▸ Exercise directions: In the records below, find the line containing "Computers, Games"; give it again exactly, along with every line that follows, and nothing else.

(Extracted page text data)
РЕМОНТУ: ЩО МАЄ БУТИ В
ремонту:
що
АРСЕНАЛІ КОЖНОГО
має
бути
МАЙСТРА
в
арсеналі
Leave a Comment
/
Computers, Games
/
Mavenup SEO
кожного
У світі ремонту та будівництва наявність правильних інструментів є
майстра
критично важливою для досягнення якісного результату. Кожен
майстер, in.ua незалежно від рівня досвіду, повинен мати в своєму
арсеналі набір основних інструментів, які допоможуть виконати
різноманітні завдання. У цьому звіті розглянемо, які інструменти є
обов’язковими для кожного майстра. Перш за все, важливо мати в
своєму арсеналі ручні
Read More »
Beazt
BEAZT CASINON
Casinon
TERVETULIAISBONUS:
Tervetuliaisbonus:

▸ Answer section:
Computers, Games
/
Mavenup SEO
кожного
У світі ремонту та будівництва наявність правильних інструментів є
майстра
критично важливою для досягнення якісного результату. Кожен
майстер, in.ua незалежно від рівня досвіду, повинен мати в своєму
арсеналі набір основних інструментів, які допоможуть виконати
різноманітні завдання. У цьому звіті розглянемо, які інструменти є
обов’язковими для кожного майстра. Перш за все, важливо мати в
своєму арсеналі ручні
Read More »
Beazt
BEAZT CASINON
Casinon
TERVETULIAISBONUS:
Tervetuliaisbonus:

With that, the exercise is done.